● Document section
====
In effect, a serf was a slave.
Plot
Summary
.......Dawn
is breaking on a chilly morning in May at a Russian country estate where
the trees of a cherry orchard are in bloom. There is a frost. The owner
of the estate is the widowed Madame Lubov Andreyevna Ranevsky. After her
husband drank himself to death six years before, her seven-year-old child,
Grisha, drowned. Distraught, Ranevsky ran off to France with a lover. When
he became ill at Mentone (also called Menton, a resort on the French Riviera),
she bought a villa there to attend him during his convalescence. But he
took advantage of her and drained her financial resources. After she sold
her villa to pay her debts, she moved to Paris. There, he abused her, took
more of her money, and left her for another woman. Now, after five years
abroad, she is on a train pulling into the railroad station near her Russian
estate. With her are her daughter Anya, seventeen, and Anya's governess,
Charlotta, along with a young servant, Yasha.
.......At
the Ranevsky estate, an eighty-seven-year-old servant, Fiers, prepares
Ranevsky's house for her return. Until middle age, Fiers was a serf. After
Czar Alexander II's Edict of Emancipation freed the serfs in 1861, Fiers
chose to remain with the estate, performing the same duties that occupied
him when he was in bondage.
.......In
a room once used as a nursery, Ermolai
Alexeyevitch Lopakhin,
a wealthy merchant, tells a maidservant, Dunyasha, “I have made a rotten
mess of it! I came here on purpose to meet them at the station, and then
overslept myself."
====
● Set task A
Recast the records below as a Markdown table with the columns "Row" and "Line," giving each line its row number and leaving out blank lines. Begin at the first line of the records and stop after the line that contains "ಸ್ವೀಕರಿಸಬೇಕಿದ್ದ".

● Records for the task
====
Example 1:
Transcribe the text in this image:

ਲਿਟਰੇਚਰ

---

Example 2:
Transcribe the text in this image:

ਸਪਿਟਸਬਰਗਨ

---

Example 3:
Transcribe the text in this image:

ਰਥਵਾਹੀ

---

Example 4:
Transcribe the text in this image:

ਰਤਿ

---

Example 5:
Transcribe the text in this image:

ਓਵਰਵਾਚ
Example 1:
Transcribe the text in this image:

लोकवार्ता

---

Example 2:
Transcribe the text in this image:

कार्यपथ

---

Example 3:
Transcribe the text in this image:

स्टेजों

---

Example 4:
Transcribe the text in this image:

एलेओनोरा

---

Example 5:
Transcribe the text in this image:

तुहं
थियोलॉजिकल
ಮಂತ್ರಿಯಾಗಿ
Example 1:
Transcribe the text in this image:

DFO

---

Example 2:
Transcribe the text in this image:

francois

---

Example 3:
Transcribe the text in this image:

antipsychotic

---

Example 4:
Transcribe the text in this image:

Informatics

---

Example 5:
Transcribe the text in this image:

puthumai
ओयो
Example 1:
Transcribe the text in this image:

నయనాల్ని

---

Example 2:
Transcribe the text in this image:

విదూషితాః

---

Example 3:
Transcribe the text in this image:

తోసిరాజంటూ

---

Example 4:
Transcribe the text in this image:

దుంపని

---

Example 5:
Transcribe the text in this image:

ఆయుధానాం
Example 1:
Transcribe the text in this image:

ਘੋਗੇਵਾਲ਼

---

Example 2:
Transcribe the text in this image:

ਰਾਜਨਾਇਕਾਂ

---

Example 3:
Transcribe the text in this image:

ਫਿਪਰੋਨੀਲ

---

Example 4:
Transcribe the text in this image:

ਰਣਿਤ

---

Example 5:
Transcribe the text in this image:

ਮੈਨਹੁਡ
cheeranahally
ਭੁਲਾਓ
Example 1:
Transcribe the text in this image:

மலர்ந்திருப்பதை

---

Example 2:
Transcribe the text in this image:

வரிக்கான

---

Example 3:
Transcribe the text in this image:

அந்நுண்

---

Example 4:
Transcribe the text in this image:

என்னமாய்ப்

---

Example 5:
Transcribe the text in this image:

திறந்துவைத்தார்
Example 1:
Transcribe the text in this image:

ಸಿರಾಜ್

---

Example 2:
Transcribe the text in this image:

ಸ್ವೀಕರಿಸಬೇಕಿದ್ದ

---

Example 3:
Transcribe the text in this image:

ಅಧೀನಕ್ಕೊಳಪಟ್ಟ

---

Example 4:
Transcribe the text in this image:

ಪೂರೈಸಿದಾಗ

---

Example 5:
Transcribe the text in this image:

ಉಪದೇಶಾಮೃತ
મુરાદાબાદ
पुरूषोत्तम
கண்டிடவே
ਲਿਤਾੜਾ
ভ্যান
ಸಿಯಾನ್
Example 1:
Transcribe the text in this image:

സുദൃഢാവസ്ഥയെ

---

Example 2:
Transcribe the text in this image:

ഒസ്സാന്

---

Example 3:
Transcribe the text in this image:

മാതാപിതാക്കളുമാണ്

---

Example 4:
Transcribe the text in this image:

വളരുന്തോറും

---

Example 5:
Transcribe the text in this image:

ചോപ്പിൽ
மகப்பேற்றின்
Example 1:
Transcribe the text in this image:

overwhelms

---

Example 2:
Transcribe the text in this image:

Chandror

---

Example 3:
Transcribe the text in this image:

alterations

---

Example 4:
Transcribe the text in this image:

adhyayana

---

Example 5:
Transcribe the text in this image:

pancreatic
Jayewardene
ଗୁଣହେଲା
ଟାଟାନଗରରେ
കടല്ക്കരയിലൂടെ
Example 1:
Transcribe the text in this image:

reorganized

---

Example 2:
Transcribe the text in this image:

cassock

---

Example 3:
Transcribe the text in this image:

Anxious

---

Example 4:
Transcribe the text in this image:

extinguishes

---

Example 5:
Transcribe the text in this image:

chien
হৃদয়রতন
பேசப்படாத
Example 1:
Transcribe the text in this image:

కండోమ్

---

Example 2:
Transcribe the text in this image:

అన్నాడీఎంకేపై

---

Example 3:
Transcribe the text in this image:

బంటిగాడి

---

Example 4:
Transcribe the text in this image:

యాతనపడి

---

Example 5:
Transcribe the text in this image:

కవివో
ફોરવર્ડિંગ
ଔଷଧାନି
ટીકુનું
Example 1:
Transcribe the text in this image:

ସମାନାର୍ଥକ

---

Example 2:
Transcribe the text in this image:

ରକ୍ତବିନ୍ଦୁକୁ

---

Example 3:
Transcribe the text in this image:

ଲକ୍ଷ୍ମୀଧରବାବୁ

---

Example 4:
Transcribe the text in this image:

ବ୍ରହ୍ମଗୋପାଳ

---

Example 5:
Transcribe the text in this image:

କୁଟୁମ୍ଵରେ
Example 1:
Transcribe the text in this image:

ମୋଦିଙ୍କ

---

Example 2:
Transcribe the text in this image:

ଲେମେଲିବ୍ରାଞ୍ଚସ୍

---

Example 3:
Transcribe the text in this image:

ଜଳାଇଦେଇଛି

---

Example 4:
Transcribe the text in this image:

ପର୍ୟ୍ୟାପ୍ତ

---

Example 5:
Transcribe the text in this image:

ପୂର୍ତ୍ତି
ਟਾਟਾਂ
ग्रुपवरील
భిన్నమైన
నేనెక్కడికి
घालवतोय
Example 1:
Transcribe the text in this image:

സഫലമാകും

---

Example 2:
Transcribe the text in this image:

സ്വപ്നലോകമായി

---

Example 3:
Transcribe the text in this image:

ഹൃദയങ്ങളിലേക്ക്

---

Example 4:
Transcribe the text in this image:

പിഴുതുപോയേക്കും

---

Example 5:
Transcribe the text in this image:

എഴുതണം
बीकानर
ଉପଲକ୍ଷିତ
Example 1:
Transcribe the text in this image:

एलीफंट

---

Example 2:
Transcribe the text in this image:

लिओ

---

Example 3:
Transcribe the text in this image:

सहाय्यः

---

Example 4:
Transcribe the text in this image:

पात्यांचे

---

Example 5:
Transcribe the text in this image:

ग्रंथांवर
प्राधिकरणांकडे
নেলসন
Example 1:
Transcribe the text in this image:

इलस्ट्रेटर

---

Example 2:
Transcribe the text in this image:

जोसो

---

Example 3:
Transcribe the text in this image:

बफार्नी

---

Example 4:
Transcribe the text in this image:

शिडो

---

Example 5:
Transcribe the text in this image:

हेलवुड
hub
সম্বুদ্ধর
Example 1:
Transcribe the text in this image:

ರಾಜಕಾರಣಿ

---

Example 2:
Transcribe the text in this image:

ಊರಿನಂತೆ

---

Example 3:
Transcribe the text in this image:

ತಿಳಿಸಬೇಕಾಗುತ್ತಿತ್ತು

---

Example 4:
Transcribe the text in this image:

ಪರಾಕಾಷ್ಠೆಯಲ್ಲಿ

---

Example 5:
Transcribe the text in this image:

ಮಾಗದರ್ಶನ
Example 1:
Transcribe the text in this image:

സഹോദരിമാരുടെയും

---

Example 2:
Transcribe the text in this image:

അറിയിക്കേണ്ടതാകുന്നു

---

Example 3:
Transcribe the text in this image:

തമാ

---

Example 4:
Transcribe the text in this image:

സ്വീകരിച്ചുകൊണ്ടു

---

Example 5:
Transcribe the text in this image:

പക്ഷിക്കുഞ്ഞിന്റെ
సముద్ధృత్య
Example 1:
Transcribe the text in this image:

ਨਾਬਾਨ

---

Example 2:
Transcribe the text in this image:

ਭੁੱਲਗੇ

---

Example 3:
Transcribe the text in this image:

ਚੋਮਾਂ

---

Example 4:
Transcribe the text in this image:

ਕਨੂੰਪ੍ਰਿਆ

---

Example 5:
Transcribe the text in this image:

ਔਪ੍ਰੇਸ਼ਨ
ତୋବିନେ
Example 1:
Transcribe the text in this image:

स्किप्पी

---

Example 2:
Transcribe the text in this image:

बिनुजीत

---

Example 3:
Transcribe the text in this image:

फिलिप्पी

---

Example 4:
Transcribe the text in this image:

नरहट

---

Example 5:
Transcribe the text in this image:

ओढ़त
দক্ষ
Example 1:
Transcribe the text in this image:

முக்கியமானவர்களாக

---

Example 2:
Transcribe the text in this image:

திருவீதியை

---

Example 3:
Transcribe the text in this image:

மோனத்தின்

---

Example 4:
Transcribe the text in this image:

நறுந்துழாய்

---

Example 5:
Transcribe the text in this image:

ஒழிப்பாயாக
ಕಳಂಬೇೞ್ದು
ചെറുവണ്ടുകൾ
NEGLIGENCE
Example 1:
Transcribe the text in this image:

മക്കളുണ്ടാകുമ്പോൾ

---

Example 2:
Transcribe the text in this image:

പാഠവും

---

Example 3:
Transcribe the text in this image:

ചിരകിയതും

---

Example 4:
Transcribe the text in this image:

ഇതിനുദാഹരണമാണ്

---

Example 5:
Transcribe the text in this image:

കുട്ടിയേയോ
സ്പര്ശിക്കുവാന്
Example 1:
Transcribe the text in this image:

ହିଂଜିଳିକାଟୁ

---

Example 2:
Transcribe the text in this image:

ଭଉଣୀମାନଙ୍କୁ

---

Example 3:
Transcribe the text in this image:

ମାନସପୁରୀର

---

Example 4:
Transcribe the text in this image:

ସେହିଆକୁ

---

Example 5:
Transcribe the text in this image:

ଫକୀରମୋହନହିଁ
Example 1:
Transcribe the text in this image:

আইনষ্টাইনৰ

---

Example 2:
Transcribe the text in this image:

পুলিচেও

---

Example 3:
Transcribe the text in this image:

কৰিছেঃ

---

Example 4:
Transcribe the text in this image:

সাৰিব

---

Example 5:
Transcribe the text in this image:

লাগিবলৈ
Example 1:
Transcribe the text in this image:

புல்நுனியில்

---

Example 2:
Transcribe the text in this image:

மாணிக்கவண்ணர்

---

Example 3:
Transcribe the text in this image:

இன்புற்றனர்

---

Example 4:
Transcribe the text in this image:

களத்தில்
====
● Set task B
Decide whether each statement agrees with the plot summary, answering yes or no and quoting the deciding words: (i) Fiers is eighty-seven years old. (ii) Ranevsky sold her villa before she moved to Paris. (iii) Lopakhin met the travelers at the station.

● Written solution A
| Row | Line |
|---|---|
| 1 | Example 1: |
| 2 | Transcribe the text in this image: |
| 3 | ਲਿਟਰੇਚਰ |
| 4 | --- |
| 5 | Example 2: |
| 6 | Transcribe the text in this image: |
| 7 | ਸਪਿਟਸਬਰਗਨ |
| 8 | --- |
| 9 | Example 3: |
| 10 | Transcribe the text in this image: |
| 11 | ਰਥਵਾਹੀ |
| 12 | --- |
| 13 | Example 4: |
| 14 | Transcribe the text in this image: |
| 15 | ਰਤਿ |
| 16 | --- |
| 17 | Example 5: |
| 18 | Transcribe the text in this image: |
| 19 | ਓਵਰਵਾਚ |
| 20 | Example 1: |
| 21 | Transcribe the text in this image: |
| 22 | लोकवार्ता |
| 23 | --- |
| 24 | Example 2: |
| 25 | Transcribe the text in this image: |
| 26 | कार्यपथ |
| 27 | --- |
| 28 | Example 3: |
| 29 | Transcribe the text in this image: |
| 30 | स्टेजों |
| 31 | --- |
| 32 | Example 4: |
| 33 | Transcribe the text in this image: |
| 34 | एलेओनोरा |
| 35 | --- |
| 36 | Example 5: |
| 37 | Transcribe the text in this image: |
| 38 | तुहं |
| 39 | थियोलॉजिकल |
| 40 | ಮಂತ್ರಿಯಾಗಿ |
| 41 | Example 1: |
| 42 | Transcribe the text in this image: |
| 43 | DFO |
| 44 | --- |
| 45 | Example 2: |
| 46 | Transcribe the text in this image: |
| 47 | francois |
| 48 | --- |
| 49 | Example 3: |
| 50 | Transcribe the text in this image: |
| 51 | antipsychotic |
| 52 | --- |
| 53 | Example 4: |
| 54 | Transcribe the text in this image: |
| 55 | Informatics |
| 56 | --- |
| 57 | Example 5: |
| 58 | Transcribe the text in this image: |
| 59 | puthumai |
| 60 | ओयो |
| 61 | Example 1: |
| 62 | Transcribe the text in this image: |
| 63 | నయనాల్ని |
| 64 | --- |
| 65 | Example 2: |
| 66 | Transcribe the text in this image: |
| 67 | విదూషితాః |
| 68 | --- |
| 69 | Example 3: |
| 70 | Transcribe the text in this image: |
| 71 | తోసిరాజంటూ |
| 72 | --- |
| 73 | Example 4: |
| 74 | Transcribe the text in this image: |
| 75 | దుంపని |
| 76 | --- |
| 77 | Example 5: |
| 78 | Transcribe the text in this image: |
| 79 | ఆయుధానాం |
| 80 | Example 1: |
| 81 | Transcribe the text in this image: |
| 82 | ਘੋਗੇਵਾਲ਼ |
| 83 | --- |
| 84 | Example 2: |
| 85 | Transcribe the text in this image: |
| 86 | ਰਾਜਨਾਇਕਾਂ |
| 87 | --- |
| 88 | Example 3: |
| 89 | Transcribe the text in this image: |
| 90 | ਫਿਪਰੋਨੀਲ |
| 91 | --- |
| 92 | Example 4: |
| 93 | Transcribe the text in this image: |
| 94 | ਰਣਿਤ |
| 95 | --- |
| 96 | Example 5: |
| 97 | Transcribe the text in this image: |
| 98 | ਮੈਨਹੁਡ |
| 99 | cheeranahally |
| 100 | ਭੁਲਾਓ |
| 101 | Example 1: |
| 102 | Transcribe the text in this image: |
| 103 | மலர்ந்திருப்பதை |
| 104 | --- |
| 105 | Example 2: |
| 106 | Transcribe the text in this image: |
| 107 | வரிக்கான |
| 108 | --- |
| 109 | Example 3: |
| 110 | Transcribe the text in this image: |
| 111 | அந்நுண் |
| 112 | --- |
| 113 | Example 4: |
| 114 | Transcribe the text in this image: |
| 115 | என்னமாய்ப் |
| 116 | --- |
| 117 | Example 5: |
| 118 | Transcribe the text in this image: |
| 119 | திறந்துவைத்தார் |
| 120 | Example 1: |
| 121 | Transcribe the text in this image: |
| 122 | ಸಿರಾಜ್ |
| 123 | --- |
| 124 | Example 2: |
| 125 | Transcribe the text in this image: |
| 126 | ಸ್ವೀಕರಿಸಬೇಕಿದ್ದ |

● Written solution B
(i) Yes: "an eighty-seven-year-old servant, Fiers"
(ii) Yes: "After she sold her villa to pay her debts, she moved to Paris."
(iii) No: "I came here on purpose to meet them at the station, and then overslept myself."